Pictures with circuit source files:
-*-
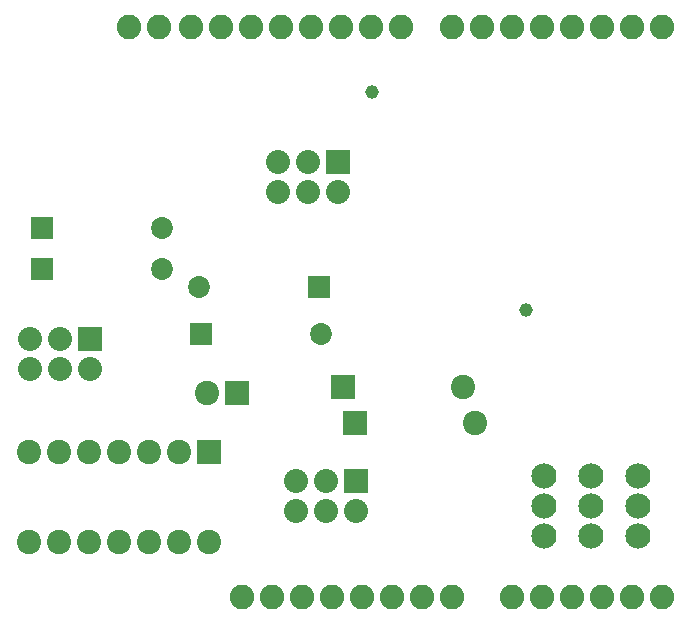
<source format=gts>
G04 MADE WITH FRITZING*
G04 WWW.FRITZING.ORG*
G04 DOUBLE SIDED*
G04 HOLES PLATED*
G04 CONTOUR ON CENTER OF CONTOUR VECTOR*
%ASAXBY*%
%FSLAX23Y23*%
%MOIN*%
%OFA0B0*%
%SFA1.0B1.0*%
%ADD10C,0.081833*%
%ADD11C,0.084000*%
%ADD12C,0.080000*%
%ADD13C,0.073000*%
%ADD14C,0.081000*%
%ADD15C,0.045370*%
%ADD16R,0.080000X0.080000*%
%ADD17R,0.073000X0.073000*%
%ADD18R,0.081000X0.081000*%
%LNMASK1*%
G90*
G70*
G54D10*
X715Y1986D03*
X815Y1986D03*
X922Y1986D03*
X1022Y1986D03*
X1122Y1986D03*
X1222Y1986D03*
X1322Y1986D03*
X1422Y1986D03*
X1522Y1986D03*
X1622Y1986D03*
X1792Y1986D03*
X1892Y1986D03*
X1992Y1986D03*
X2092Y1986D03*
X2192Y1986D03*
X2292Y1986D03*
X2392Y1986D03*
X2492Y1986D03*
X1092Y86D03*
X1192Y86D03*
X1292Y86D03*
X1392Y86D03*
X1492Y86D03*
X1592Y86D03*
X1692Y86D03*
X1792Y86D03*
X1992Y86D03*
X2092Y86D03*
X2192Y86D03*
X2292Y86D03*
X2392Y86D03*
X2492Y86D03*
G54D11*
X2413Y490D03*
X2413Y390D03*
X2413Y290D03*
X2098Y490D03*
X2098Y390D03*
X2098Y290D03*
G54D12*
X586Y844D03*
X486Y844D03*
X386Y844D03*
X586Y944D03*
X486Y944D03*
X386Y944D03*
X1412Y1435D03*
X1312Y1435D03*
X1212Y1435D03*
X1412Y1535D03*
X1312Y1535D03*
X1212Y1535D03*
X1471Y372D03*
X1371Y372D03*
X1271Y372D03*
X1471Y472D03*
X1371Y472D03*
X1271Y472D03*
G54D13*
X957Y962D03*
X1357Y962D03*
X425Y1317D03*
X825Y1317D03*
X425Y1179D03*
X825Y1179D03*
X1350Y1120D03*
X950Y1120D03*
G54D14*
X1075Y766D03*
X975Y766D03*
X981Y569D03*
X981Y269D03*
X881Y569D03*
X881Y269D03*
X781Y569D03*
X781Y269D03*
X681Y569D03*
X681Y269D03*
X581Y569D03*
X581Y269D03*
X481Y569D03*
X481Y269D03*
X381Y569D03*
X381Y269D03*
G54D15*
X1527Y1770D03*
G54D11*
X2256Y490D03*
X2256Y390D03*
X2256Y290D03*
G54D15*
X2039Y1041D03*
G54D14*
X1429Y785D03*
X1829Y785D03*
X1468Y667D03*
X1868Y667D03*
G54D16*
X586Y944D03*
X1412Y1535D03*
X1471Y472D03*
G54D17*
X957Y962D03*
X425Y1317D03*
X425Y1179D03*
X1350Y1120D03*
G54D18*
X1075Y766D03*
X981Y569D03*
X1429Y785D03*
X1468Y667D03*
G04 End of Mask1*
M02*
</source>
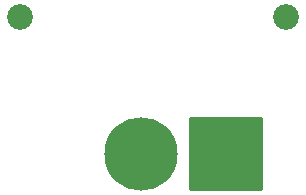
<source format=gbr>
%TF.GenerationSoftware,KiCad,Pcbnew,8.0.1*%
%TF.CreationDate,2024-03-28T16:14:10+02:00*%
%TF.ProjectId,power,706f7765-722e-46b6-9963-61645f706362,rev?*%
%TF.SameCoordinates,Original*%
%TF.FileFunction,Soldermask,Bot*%
%TF.FilePolarity,Negative*%
%FSLAX46Y46*%
G04 Gerber Fmt 4.6, Leading zero omitted, Abs format (unit mm)*
G04 Created by KiCad (PCBNEW 8.0.1) date 2024-03-28 16:14:10*
%MOMM*%
%LPD*%
G01*
G04 APERTURE LIST*
G04 Aperture macros list*
%AMRoundRect*
0 Rectangle with rounded corners*
0 $1 Rounding radius*
0 $2 $3 $4 $5 $6 $7 $8 $9 X,Y pos of 4 corners*
0 Add a 4 corners polygon primitive as box body*
4,1,4,$2,$3,$4,$5,$6,$7,$8,$9,$2,$3,0*
0 Add four circle primitives for the rounded corners*
1,1,$1+$1,$2,$3*
1,1,$1+$1,$4,$5*
1,1,$1+$1,$6,$7*
1,1,$1+$1,$8,$9*
0 Add four rect primitives between the rounded corners*
20,1,$1+$1,$2,$3,$4,$5,0*
20,1,$1+$1,$4,$5,$6,$7,0*
20,1,$1+$1,$6,$7,$8,$9,0*
20,1,$1+$1,$8,$9,$2,$3,0*%
G04 Aperture macros list end*
%ADD10C,6.204000*%
%ADD11RoundRect,0.102000X3.000000X3.000000X-3.000000X3.000000X-3.000000X-3.000000X3.000000X-3.000000X0*%
%ADD12C,2.184000*%
G04 APERTURE END LIST*
D10*
%TO.C,J2*%
X124119000Y-72093000D03*
D11*
X131319000Y-72093000D03*
%TD*%
D12*
%TO.C,F1*%
X136385000Y-60536000D03*
X113885000Y-60536000D03*
%TD*%
M02*

</source>
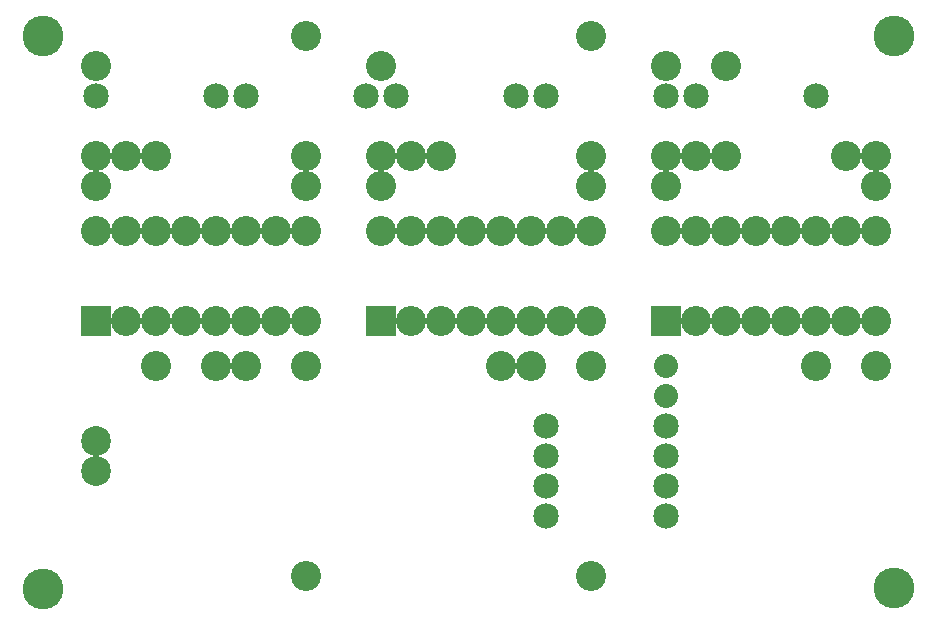
<source format=gbs>
G04 MADE WITH FRITZING*
G04 WWW.FRITZING.ORG*
G04 DOUBLE SIDED*
G04 HOLES PLATED*
G04 CONTOUR ON CENTER OF CONTOUR VECTOR*
%ASAXBY*%
%FSLAX23Y23*%
%MOIN*%
%OFA0B0*%
%SFA1.0B1.0*%
%ADD10C,0.085000*%
%ADD11C,0.080000*%
%ADD12C,0.135984*%
%ADD13C,0.100551*%
%ADD14C,0.099764*%
%ADD15R,0.100551X0.100551*%
%LNMASK0*%
G90*
G70*
G54D10*
X283Y1748D03*
X683Y1748D03*
X783Y1748D03*
X1183Y1748D03*
X1283Y1748D03*
X1683Y1748D03*
X1783Y1748D03*
X2183Y1748D03*
X2283Y1748D03*
X2683Y1748D03*
X1783Y348D03*
X2183Y348D03*
X1783Y448D03*
X2183Y448D03*
X1783Y548D03*
X2183Y548D03*
X1783Y648D03*
X2183Y648D03*
G54D11*
X2183Y748D03*
X2183Y848D03*
G54D12*
X2945Y106D03*
X2945Y1948D03*
X107Y104D03*
X107Y1948D03*
G54D13*
X2183Y998D03*
X2183Y1298D03*
X2283Y998D03*
X2283Y1298D03*
X2383Y998D03*
X2383Y1298D03*
X2483Y998D03*
X2483Y1298D03*
X2583Y998D03*
X2583Y1298D03*
X2683Y998D03*
X2683Y1298D03*
X2783Y998D03*
X2783Y1298D03*
X2883Y998D03*
X2883Y1298D03*
X1233Y998D03*
X1233Y1298D03*
X1333Y998D03*
X1333Y1298D03*
X1433Y998D03*
X1433Y1298D03*
X1533Y998D03*
X1533Y1298D03*
X1633Y998D03*
X1633Y1298D03*
X1733Y998D03*
X1733Y1298D03*
X1833Y998D03*
X1833Y1298D03*
X1933Y998D03*
X1933Y1298D03*
X283Y998D03*
X283Y1298D03*
X383Y998D03*
X383Y1298D03*
X483Y998D03*
X483Y1298D03*
X583Y998D03*
X583Y1298D03*
X683Y998D03*
X683Y1298D03*
X783Y998D03*
X783Y1298D03*
X883Y998D03*
X883Y1298D03*
X983Y998D03*
X983Y1298D03*
X2783Y1548D03*
X2683Y848D03*
X1633Y848D03*
X1733Y848D03*
X683Y848D03*
X783Y848D03*
X283Y1448D03*
X983Y148D03*
X1933Y148D03*
X1933Y848D03*
X983Y848D03*
X483Y848D03*
X1233Y1848D03*
X283Y1848D03*
X2183Y1848D03*
X1233Y1548D03*
X283Y1548D03*
X2183Y1548D03*
X1933Y1948D03*
X983Y1948D03*
X1933Y1548D03*
X983Y1548D03*
X383Y1548D03*
X483Y1548D03*
X2283Y1548D03*
X2383Y1548D03*
X1333Y1548D03*
X1433Y1548D03*
X1233Y1448D03*
X2883Y1448D03*
X2183Y1448D03*
X1933Y1448D03*
X983Y1448D03*
X2883Y1548D03*
X2883Y848D03*
X2383Y1848D03*
G54D14*
X283Y598D03*
X283Y498D03*
G54D15*
X2183Y998D03*
X1233Y998D03*
X283Y998D03*
G04 End of Mask0*
M02*
</source>
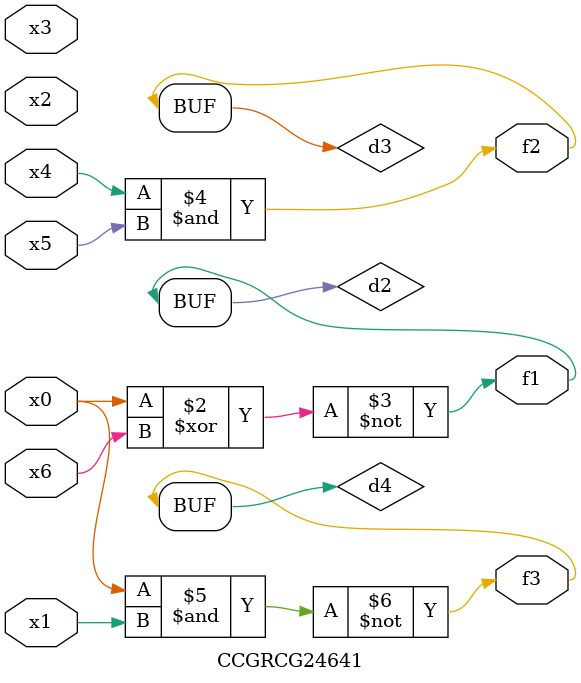
<source format=v>
module CCGRCG24641(
	input x0, x1, x2, x3, x4, x5, x6,
	output f1, f2, f3
);

	wire d1, d2, d3, d4;

	nor (d1, x0);
	xnor (d2, x0, x6);
	and (d3, x4, x5);
	nand (d4, x0, x1);
	assign f1 = d2;
	assign f2 = d3;
	assign f3 = d4;
endmodule

</source>
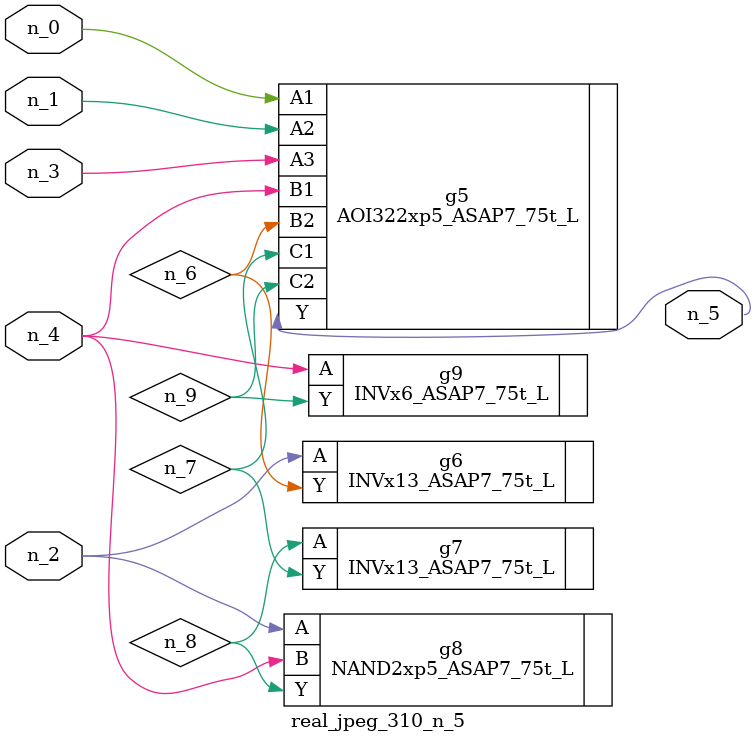
<source format=v>
module real_jpeg_310_n_5 (n_4, n_0, n_1, n_2, n_3, n_5);

input n_4;
input n_0;
input n_1;
input n_2;
input n_3;

output n_5;

wire n_8;
wire n_6;
wire n_7;
wire n_9;

AOI322xp5_ASAP7_75t_L g5 ( 
.A1(n_0),
.A2(n_1),
.A3(n_3),
.B1(n_4),
.B2(n_6),
.C1(n_7),
.C2(n_9),
.Y(n_5)
);

INVx13_ASAP7_75t_L g6 ( 
.A(n_2),
.Y(n_6)
);

NAND2xp5_ASAP7_75t_L g8 ( 
.A(n_2),
.B(n_4),
.Y(n_8)
);

INVx6_ASAP7_75t_L g9 ( 
.A(n_4),
.Y(n_9)
);

INVx13_ASAP7_75t_L g7 ( 
.A(n_8),
.Y(n_7)
);


endmodule
</source>
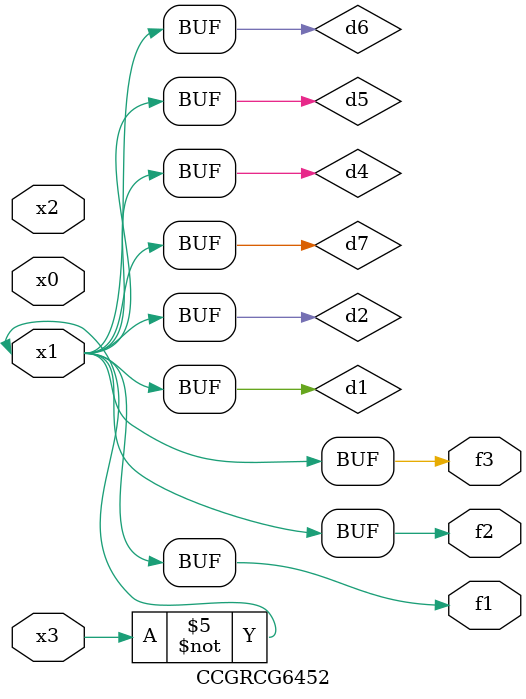
<source format=v>
module CCGRCG6452(
	input x0, x1, x2, x3,
	output f1, f2, f3
);

	wire d1, d2, d3, d4, d5, d6, d7;

	not (d1, x3);
	buf (d2, x1);
	xnor (d3, d1, d2);
	nor (d4, d1);
	buf (d5, d1, d2);
	buf (d6, d4, d5);
	nand (d7, d4);
	assign f1 = d6;
	assign f2 = d7;
	assign f3 = d6;
endmodule

</source>
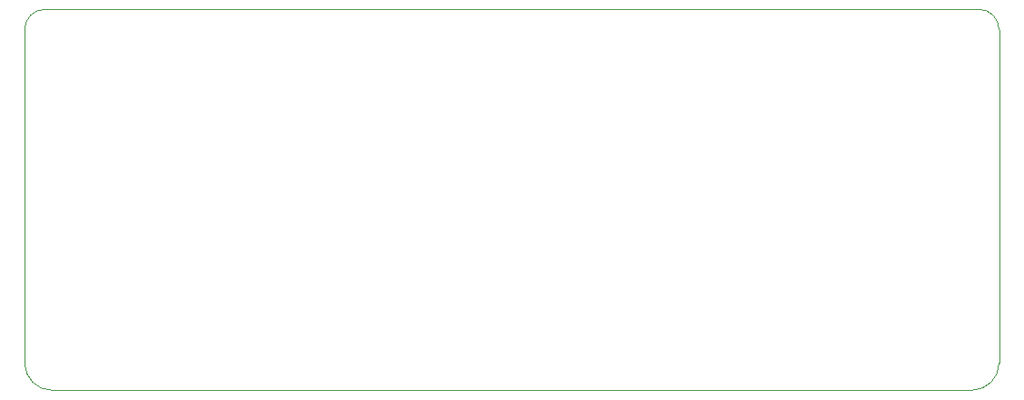
<source format=gm1>
G04 #@! TF.GenerationSoftware,KiCad,Pcbnew,(6.0.0)*
G04 #@! TF.CreationDate,2022-02-12T17:35:16+01:00*
G04 #@! TF.ProjectId,canned-ercf-board,63616e6e-6564-42d6-9572-63662d626f61,v1.0-beta1*
G04 #@! TF.SameCoordinates,Original*
G04 #@! TF.FileFunction,Profile,NP*
%FSLAX46Y46*%
G04 Gerber Fmt 4.6, Leading zero omitted, Abs format (unit mm)*
G04 Created by KiCad (PCBNEW (6.0.0)) date 2022-02-12 17:35:16*
%MOMM*%
%LPD*%
G01*
G04 APERTURE LIST*
G04 #@! TA.AperFunction,Profile*
%ADD10C,0.050000*%
G04 #@! TD*
G04 APERTURE END LIST*
D10*
X79375000Y-143510000D02*
X165100000Y-143510000D01*
X167640000Y-140970000D02*
X167640000Y-109855000D01*
X165735000Y-107950000D02*
X78740000Y-107950000D01*
X76835000Y-109855000D02*
X76835000Y-140970000D01*
X165100000Y-143510000D02*
G75*
G03*
X167640000Y-140970000I-1J2540001D01*
G01*
X78740000Y-107950000D02*
G75*
G03*
X76835000Y-109855000I1J-1905001D01*
G01*
X167640000Y-109855000D02*
G75*
G03*
X165735000Y-107950000I-1905001J-1D01*
G01*
X76835000Y-140970000D02*
G75*
G03*
X79375000Y-143510000I2540001J1D01*
G01*
M02*

</source>
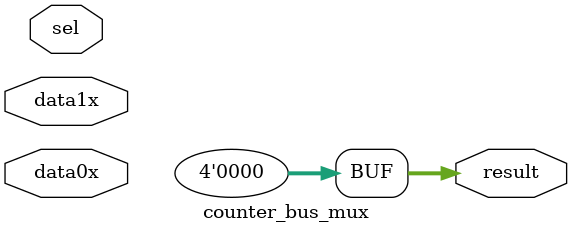
<source format=v>
module counter_bus_mux(	// file.cleaned.mlir:2:3
  input  [3:0] data0x,	// file.cleaned.mlir:2:33
               data1x,	// file.cleaned.mlir:2:50
  input        sel,	// file.cleaned.mlir:2:67
  output [3:0] result	// file.cleaned.mlir:2:82
);

  assign result = 4'h0;	// file.cleaned.mlir:3:14, :4:5
endmodule


</source>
-*-
TASK INSTRUCTIONS:
If a line of the records includes the string "rounded", copy it out.

THE COMPLETED TASK:
0 Rectangle with rounded corners*
0 Add four circle primitives for the rounded corners*
0 Add four rect primitives between the rounded corners*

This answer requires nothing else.